For a realistic example, let’s assume instead:

  • Borrowed amount: 150 $HONEY (150 Γ— 10^18)
  • Collateral: 2 $WBERA (worth 6 $HONEY)
javascript
const borrowedAmount = 150n * 10n ** 18n; // 150 HONEY
const collateralValueInLoanToken = 6n * 10n ** 18n; // 6 HONEY equivalent

const currentLTV = (borrowedAmount * WAD) / collateralValueInLoanToken;
// = (150 * 10^18 * 10^18) / (6 * 10^18)
// = 25 * 10^18 (2,500%)

This means the position is massively over-leveraged, so the Health Factor will be far below 1.0.

Step 3 - Calculate the health factor ​

javascript
const lltv = 86n * 10n ** 16n; // 0.86 scaled to WAD

const healthFactor = (collateralValueInLoanToken * lltv) / borrowedAmount;
// = (6 * 10^18 * 0.86 * 10^18) / (150 * 10^18)
// = 0.0344 * 10^18 (scaled by WAD)

const healthFactorDisplay = Number(healthFactor) / Number(WAD);
// = 0.0344

The Health Factor of 0.0344 means this position is deeply undercollateralized and subject to immediate liquidation.

Step 4: Adjusting for a Healthy Position ​

Let’s correct the values for a more reasonable example:

  • Borrowed amount: 150 $HONEY (150 Γ— 10^18)
  • Collateral: 100 $WBERA (worth 300 $HONEY)
javascript
const borrowedAmount = 150n * 10n ** 18n;
const collateralValueInLoanToken = 300n * 10n ** 18n;
const lltv = 86n * 10n ** 16n;

const healthFactor = (collateralValueInLoanToken * lltv) / borrowedAmount;
// = (300 * 10^18 * 0.86 * 10^18) / (150 * 10^18)
// = 1.72 * 10^18 (scaled)

const healthFactorDisplay = Number(healthFactor) / Number(WAD);
// = 1.72

Since the Health Factor = 1.72, this position is healthy, with a 72% safety margin before liquidation.

Summary of Position: ​

MetricValue
Current LTV50.00%
Max LTV (LLTV)86.00%
Health Factor1.72
Statusβœ… Healthy
Liquidation Buffer36.00%

This demonstrates how $WBERA (18 decimals, priced at 3 $HONEY each) serves as collateral against a $HONEY (18 decimals) loan, using standardized WAD scaling for precise on-chain computation.

The Role of Oracles ​

The accuracy of LTV and Health Factor calculations depends on the Oracle Price.

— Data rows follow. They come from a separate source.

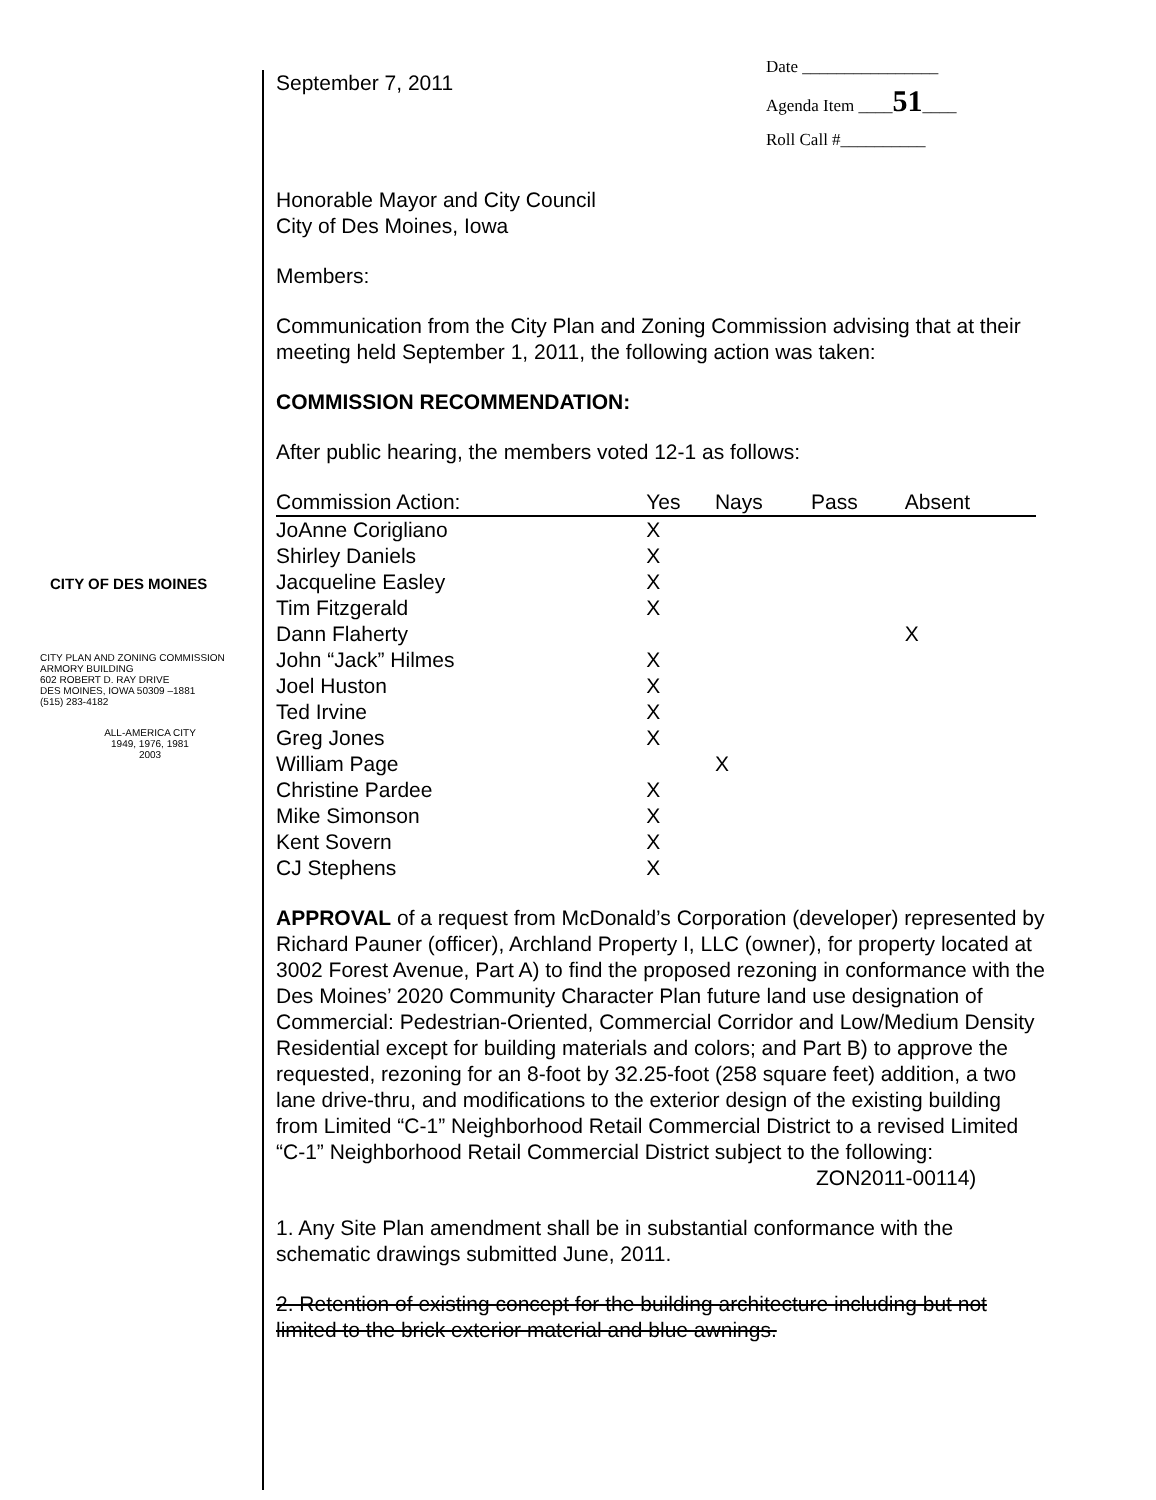CITY OF DES MOINES
CITY PLAN AND ZONING COMMISSION
ARMORY BUILDING
602 ROBERT D. RAY DRIVE
DES MOINES, IOWA 50309 –1881
(515) 283-4182
ALL-AMERICA CITY
1949, 1976, 1981
2003
Date ________________
Agenda Item ____51____
Roll Call #__________
September 7, 2011
Honorable Mayor and City Council
City of Des Moines, Iowa
Members:
Communication from the City Plan and Zoning Commission advising that at their meeting held September 1, 2011, the following action was taken:
COMMISSION RECOMMENDATION:
After public hearing, the members voted 12-1 as follows:
| Commission Action: | Yes | Nays | Pass | Absent |
| --- | --- | --- | --- | --- |
| JoAnne Corigliano | X | | | |
| Shirley Daniels | X | | | |
| Jacqueline Easley | X | | | |
| Tim Fitzgerald | X | | | |
| Dann Flaherty | | | | X |
| John “Jack” Hilmes | X | | | |
| Joel Huston | X | | | |
| Ted Irvine | X | | | |
| Greg Jones | X | | | |
| William Page | | X | | |
| Christine Pardee | X | | | |
| Mike Simonson | X | | | |
| Kent Sovern | X | | | |
| CJ Stephens | X | | | |
APPROVAL of a request from McDonald’s Corporation (developer) represented by Richard Pauner (officer), Archland Property I, LLC (owner), for property located at 3002 Forest Avenue, Part A) to find the proposed rezoning in conformance with the Des Moines’ 2020 Community Character Plan future land use designation of Commercial: Pedestrian-Oriented, Commercial Corridor and Low/Medium Density Residential except for building materials and colors; and Part B) to approve the requested, rezoning for an 8-foot by 32.25-foot (258 square feet) addition, a two lane drive-thru, and modifications to the exterior design of the existing building from Limited “C-1” Neighborhood Retail Commercial District to a revised Limited “C-1” Neighborhood Retail Commercial District subject to the following:
ZON2011-00114)
1. Any Site Plan amendment shall be in substantial conformance with the schematic drawings submitted June, 2011.
2. Retention of existing concept for the building architecture including but not limited to the brick exterior material and blue awnings.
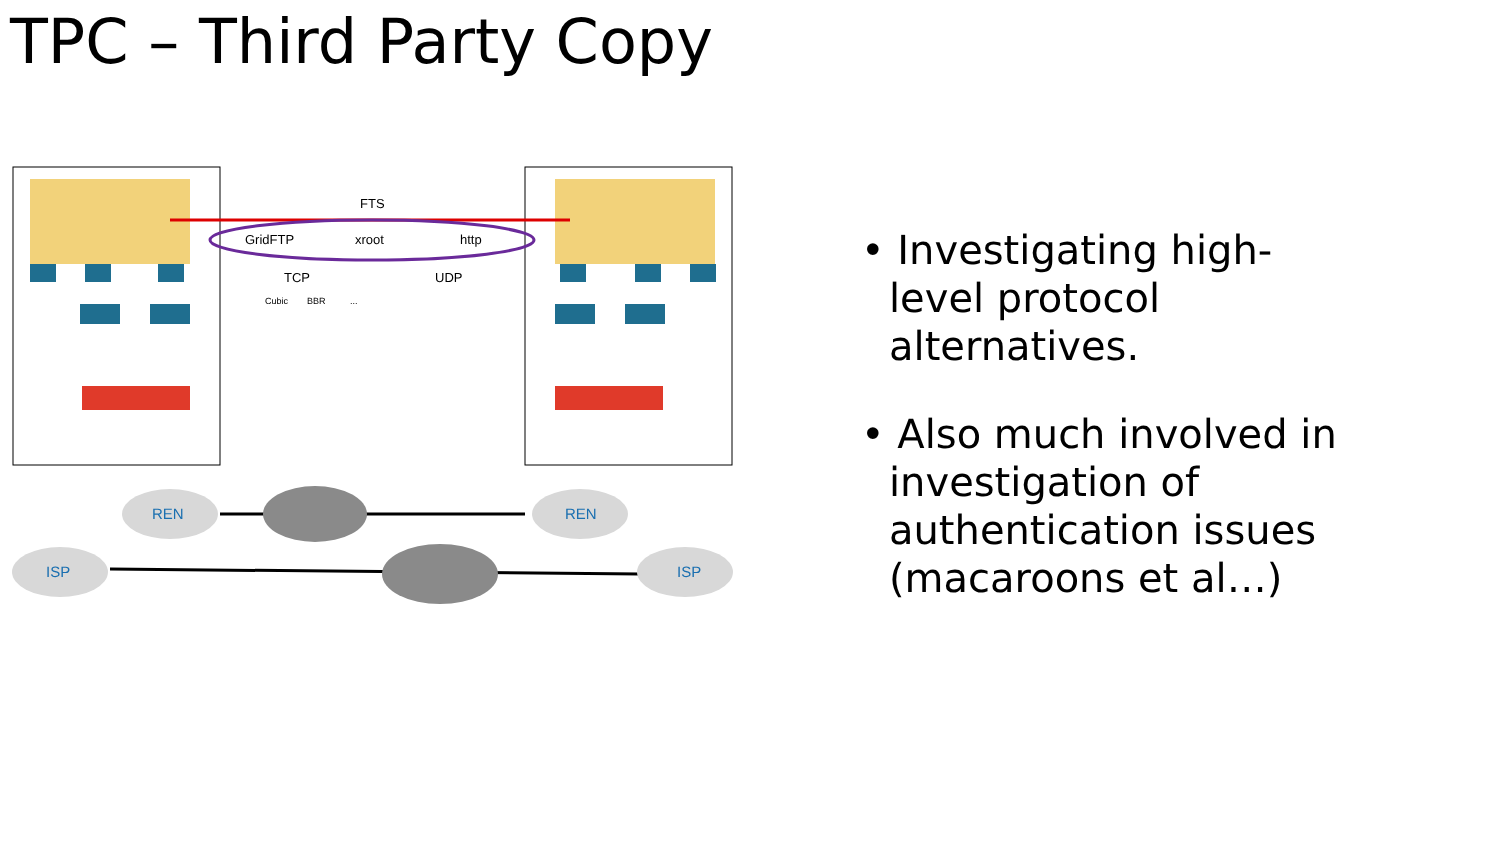TPC – Third Party Copy
FTS
GridFTP
xroot
http
TCP
UDP
Cubic
BBR
...
REN
REN
ISP
ISP
• Investigating high-level protocol alternatives.
• Also much involved in investigation of authentication issues (macaroons et al…)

  • Dynamic Pricing: The oracle provides the real-time exchange rate between the collateral and loan assets. This price is the most dynamic variable in the health calculation.
  • Oracle Complexity: The oracle for a market might not be a single price feed. It could be a combination of feeds or rely on other onchain data.
  • Risk Exposure: The reliability of your LTV and Health Factor display is a direct reflection of the oracle's reliability. Any latency, inaccuracy, or manipulation of the oracle's price can directly impact user positions.

When displaying market information, it is crucial to also provide transparency about the oracle being used.